Onlardan çekiyorum kendimi. Külliyatta geziyorum. Pek çok yerde Kur’anî hukukun temellerine temas ettiğini müşahade ediyorum. Ve sormadan edemiyorum, ben misal genç Nur talebeleri adına:
TÜSİAD’ın, AK Parti’nin, hatta BDP’nin bile anayasa taslağı hazırlayıp kamuoyuna sunduğu bir zamanda; biz ki, bu kem düzenin pek çok tokadını yemiş, pek çok badire atlatmış, pek çok alanda kendisini savunmak zorunda bırakılmış Nur talebeleriyiz; biz neden Üstad’ın savunmalarından, mektuplarından, eserlerinden hareketle bir taslak hazırlayıp sunamıyoruz? Neden bunu yapamıyoruz? Neden herkes bir şeyler yaptıktan sonra onlara bakarak; ‘Aslında Risale-i Nur’a bakmaları lazımdı’ yahut ‘Başbakan Risale-i Nur’a bakmalıydı’ gibi zayıf ifadelerde tartışmalara katılıyoruz? Bizim şahs-ı manevimizin aklı bir TÜSİAD kadar yok mudur Bir AK Parti kadar olamaz mıyız? Bunu biz de sayıları milyonları bulan bir cemaat olarak başaramaz mıyız?”

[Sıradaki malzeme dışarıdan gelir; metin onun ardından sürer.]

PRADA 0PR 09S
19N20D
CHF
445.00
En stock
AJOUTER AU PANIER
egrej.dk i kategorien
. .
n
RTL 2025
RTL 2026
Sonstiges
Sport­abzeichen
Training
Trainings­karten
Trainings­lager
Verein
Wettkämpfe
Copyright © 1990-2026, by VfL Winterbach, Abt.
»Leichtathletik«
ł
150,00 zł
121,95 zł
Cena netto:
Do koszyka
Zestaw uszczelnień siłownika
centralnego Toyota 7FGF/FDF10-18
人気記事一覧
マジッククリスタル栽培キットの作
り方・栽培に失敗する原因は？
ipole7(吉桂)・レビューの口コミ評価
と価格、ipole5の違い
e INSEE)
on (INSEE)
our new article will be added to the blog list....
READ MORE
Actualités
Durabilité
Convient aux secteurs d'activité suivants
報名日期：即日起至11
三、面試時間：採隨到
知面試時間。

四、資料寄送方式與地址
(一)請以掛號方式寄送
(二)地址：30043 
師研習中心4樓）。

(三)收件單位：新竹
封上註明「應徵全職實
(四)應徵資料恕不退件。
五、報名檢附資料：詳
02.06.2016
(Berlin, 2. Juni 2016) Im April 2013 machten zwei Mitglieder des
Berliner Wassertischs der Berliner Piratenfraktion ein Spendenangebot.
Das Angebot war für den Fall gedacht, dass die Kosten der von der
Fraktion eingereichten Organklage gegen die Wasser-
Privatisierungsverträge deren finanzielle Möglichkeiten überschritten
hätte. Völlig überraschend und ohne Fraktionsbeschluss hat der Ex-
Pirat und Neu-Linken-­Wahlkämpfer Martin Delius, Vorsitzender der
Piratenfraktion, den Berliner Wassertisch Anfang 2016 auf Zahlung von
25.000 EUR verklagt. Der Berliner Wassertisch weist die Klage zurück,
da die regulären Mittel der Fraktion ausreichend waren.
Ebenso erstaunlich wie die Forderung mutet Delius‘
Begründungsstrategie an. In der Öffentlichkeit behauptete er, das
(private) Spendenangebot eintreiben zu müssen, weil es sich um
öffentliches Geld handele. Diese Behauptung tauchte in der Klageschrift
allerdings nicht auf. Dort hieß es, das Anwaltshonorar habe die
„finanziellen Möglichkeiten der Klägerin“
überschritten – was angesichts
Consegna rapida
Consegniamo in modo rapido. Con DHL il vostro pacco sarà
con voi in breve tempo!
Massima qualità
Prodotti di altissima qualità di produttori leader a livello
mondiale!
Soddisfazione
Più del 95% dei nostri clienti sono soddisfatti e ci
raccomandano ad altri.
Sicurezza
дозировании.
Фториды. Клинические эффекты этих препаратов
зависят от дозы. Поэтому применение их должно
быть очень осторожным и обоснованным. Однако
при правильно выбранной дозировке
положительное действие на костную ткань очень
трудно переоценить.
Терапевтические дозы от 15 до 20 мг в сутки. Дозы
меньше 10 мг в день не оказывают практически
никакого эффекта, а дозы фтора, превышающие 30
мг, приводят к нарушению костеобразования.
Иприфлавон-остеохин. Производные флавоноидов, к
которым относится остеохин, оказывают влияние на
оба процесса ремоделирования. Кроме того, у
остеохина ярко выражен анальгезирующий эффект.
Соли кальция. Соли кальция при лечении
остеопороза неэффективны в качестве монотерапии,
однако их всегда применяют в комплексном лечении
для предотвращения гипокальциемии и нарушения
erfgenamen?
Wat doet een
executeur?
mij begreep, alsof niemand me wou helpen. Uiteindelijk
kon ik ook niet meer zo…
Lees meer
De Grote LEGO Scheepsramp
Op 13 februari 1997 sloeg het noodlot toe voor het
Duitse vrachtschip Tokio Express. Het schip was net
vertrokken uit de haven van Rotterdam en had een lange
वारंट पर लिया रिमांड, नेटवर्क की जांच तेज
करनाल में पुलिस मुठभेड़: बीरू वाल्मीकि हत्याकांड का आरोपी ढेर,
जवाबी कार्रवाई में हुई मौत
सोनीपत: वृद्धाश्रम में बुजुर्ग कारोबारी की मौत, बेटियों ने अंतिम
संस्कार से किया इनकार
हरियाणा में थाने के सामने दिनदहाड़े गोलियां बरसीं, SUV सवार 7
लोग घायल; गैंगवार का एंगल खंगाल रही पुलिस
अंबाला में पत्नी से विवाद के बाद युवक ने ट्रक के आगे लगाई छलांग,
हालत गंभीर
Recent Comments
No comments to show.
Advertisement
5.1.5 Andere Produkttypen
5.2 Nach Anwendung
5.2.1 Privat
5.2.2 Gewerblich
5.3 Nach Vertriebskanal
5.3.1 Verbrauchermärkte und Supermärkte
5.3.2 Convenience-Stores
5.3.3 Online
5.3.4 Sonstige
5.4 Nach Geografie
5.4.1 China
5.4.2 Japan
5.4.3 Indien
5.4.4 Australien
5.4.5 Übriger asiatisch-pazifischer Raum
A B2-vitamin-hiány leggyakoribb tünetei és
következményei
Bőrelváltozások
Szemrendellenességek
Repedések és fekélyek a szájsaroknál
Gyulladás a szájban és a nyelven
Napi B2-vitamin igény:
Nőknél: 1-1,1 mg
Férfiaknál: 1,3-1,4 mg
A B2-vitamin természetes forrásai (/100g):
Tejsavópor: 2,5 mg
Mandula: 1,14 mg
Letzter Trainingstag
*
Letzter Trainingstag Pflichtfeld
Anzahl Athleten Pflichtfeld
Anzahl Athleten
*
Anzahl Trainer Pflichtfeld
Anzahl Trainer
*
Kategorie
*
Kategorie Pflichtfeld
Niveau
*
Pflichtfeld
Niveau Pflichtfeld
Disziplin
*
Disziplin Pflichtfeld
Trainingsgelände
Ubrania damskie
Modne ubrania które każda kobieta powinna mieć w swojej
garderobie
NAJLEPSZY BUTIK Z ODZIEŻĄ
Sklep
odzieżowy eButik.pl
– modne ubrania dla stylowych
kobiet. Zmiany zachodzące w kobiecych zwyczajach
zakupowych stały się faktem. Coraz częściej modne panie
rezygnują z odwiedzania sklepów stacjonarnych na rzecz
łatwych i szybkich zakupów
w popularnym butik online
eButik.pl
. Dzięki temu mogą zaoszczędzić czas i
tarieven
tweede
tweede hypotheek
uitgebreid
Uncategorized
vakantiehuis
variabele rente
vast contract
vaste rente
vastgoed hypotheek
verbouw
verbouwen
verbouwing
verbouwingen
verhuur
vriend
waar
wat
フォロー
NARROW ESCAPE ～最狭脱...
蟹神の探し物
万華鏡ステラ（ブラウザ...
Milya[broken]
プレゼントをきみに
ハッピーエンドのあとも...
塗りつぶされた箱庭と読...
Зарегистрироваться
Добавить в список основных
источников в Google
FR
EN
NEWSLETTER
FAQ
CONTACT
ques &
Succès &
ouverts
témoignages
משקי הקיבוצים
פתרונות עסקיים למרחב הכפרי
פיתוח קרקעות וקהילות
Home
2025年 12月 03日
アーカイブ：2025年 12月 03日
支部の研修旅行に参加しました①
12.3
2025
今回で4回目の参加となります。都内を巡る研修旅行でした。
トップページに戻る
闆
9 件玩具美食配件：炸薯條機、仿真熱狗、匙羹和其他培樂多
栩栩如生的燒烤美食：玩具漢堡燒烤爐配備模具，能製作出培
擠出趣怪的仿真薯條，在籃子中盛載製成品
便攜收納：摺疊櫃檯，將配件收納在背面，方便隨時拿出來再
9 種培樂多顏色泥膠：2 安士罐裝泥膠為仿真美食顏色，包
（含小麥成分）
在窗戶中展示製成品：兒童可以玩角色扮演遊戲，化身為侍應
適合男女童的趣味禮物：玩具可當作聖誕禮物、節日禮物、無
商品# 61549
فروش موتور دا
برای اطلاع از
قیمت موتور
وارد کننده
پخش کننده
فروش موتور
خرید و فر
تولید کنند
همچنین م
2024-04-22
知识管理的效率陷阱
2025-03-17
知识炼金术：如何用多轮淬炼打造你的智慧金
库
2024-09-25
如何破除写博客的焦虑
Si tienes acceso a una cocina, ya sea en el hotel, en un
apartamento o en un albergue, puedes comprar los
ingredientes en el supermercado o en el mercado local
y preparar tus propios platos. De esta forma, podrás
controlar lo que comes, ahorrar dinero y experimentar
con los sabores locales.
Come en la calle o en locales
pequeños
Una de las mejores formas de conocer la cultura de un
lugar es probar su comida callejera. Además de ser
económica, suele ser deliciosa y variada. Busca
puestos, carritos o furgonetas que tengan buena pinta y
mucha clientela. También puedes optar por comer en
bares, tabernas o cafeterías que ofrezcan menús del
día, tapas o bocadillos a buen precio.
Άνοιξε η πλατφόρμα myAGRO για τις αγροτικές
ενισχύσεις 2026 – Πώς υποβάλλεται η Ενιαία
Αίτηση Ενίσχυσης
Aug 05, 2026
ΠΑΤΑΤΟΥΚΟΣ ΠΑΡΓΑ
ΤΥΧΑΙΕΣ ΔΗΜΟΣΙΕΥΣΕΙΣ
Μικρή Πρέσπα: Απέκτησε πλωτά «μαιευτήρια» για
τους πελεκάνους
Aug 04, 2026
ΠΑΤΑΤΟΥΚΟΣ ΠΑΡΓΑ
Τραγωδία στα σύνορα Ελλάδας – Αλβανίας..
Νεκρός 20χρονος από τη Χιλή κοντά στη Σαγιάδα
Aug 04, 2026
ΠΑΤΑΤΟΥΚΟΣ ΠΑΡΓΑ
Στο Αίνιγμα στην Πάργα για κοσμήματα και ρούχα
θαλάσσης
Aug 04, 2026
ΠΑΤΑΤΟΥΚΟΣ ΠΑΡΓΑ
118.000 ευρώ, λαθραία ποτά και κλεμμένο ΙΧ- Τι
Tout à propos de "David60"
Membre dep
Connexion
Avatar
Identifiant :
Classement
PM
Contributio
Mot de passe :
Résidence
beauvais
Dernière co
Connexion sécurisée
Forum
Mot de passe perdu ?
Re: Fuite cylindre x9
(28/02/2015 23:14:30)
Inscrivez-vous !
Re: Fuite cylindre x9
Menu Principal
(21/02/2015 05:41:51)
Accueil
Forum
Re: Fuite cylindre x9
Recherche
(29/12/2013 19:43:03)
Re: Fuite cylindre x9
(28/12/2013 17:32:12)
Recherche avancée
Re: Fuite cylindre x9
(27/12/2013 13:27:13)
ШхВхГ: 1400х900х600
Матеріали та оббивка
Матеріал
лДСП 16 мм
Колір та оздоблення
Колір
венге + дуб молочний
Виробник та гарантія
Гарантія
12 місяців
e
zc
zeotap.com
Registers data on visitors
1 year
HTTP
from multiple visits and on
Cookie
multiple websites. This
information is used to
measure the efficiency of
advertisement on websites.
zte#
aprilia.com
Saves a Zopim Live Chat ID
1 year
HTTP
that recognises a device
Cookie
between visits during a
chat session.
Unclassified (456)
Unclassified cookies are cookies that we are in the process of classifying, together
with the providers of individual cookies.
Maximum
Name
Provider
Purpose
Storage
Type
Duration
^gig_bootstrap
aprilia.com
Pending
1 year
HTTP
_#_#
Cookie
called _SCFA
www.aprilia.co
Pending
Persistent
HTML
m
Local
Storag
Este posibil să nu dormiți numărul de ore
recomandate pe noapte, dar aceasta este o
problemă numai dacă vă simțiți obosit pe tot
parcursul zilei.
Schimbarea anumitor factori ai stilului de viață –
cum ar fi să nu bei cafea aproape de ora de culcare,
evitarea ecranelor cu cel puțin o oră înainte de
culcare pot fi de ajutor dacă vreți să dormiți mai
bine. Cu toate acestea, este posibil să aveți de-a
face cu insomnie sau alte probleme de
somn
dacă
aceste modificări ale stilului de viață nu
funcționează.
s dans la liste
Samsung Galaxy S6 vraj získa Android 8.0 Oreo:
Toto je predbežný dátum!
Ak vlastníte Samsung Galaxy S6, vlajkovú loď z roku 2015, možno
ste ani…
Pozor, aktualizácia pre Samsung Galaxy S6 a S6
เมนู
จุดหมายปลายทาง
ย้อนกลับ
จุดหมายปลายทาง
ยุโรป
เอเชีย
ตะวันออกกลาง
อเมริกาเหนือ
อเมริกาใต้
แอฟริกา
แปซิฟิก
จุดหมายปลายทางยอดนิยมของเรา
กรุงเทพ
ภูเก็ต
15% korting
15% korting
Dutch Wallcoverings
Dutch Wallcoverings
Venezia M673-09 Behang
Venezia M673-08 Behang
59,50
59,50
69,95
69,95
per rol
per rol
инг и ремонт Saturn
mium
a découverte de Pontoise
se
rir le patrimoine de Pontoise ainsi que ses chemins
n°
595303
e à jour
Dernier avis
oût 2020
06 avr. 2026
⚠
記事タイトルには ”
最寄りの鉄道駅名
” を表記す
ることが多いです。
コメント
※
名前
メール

İşte ben bunları sormadan edemiyorum. Hem ne yalan söyleyeyim: “Başbakan Risale-i Nur’a baksın” yahut “Filanca Bediüzzaman’ın şu eserini dikkate alsın” demek de bana kolaycılıkmış gibi geliyor. Zira öyle bahisler var ki, o eserlerde; en kıdemli, en eski Nur talebelerine bile okutsanız, anlayamadıkları yerler oluyor. Bazen izah edemiyorlar yahut yanlış anlatıyorlar. Hal böyleyken, başbakana kırk yıldır Risale-i Nur’u okuyor ve üzerinde çalışıyormuş gibi “Risale-i Nur’a baksın” demek pek yerinde bir davranış gibi gelmiyor bana.
Bizde eksik olan aslında biraz bu. Hazine değerindeki bir metne sahip olup onun yeterli entelektüel açılımlarını yapamamak ve bunları yazamamak.
İhsan Kasım ağabeyle bir sohbetimizde bana bir şey söylemişti ki, hak vermemem mümkün olmuyor. Şöyle demişti İhsan ağabey: “Şimdi Risale-i Nur hakkındaki bütün kitapları toplayıp avucunda sıksan, içlerinde hakikate dair yeni bir cümle bir damla olur, elinden akar ancak. Geri kalanlar birbirinin tekrarı gibi...” Amenna.
İşte ben de gündeme ve bize bakıp bu cümleyi, bir yazının içinde biraz özeleştiri tarzında söylemek zorunda kalıyorum. Bir kardeşlerinin bu haklı/haksız serzenişlerine, keşkelerine katlanan kardeşlerimden Allah razı olsun.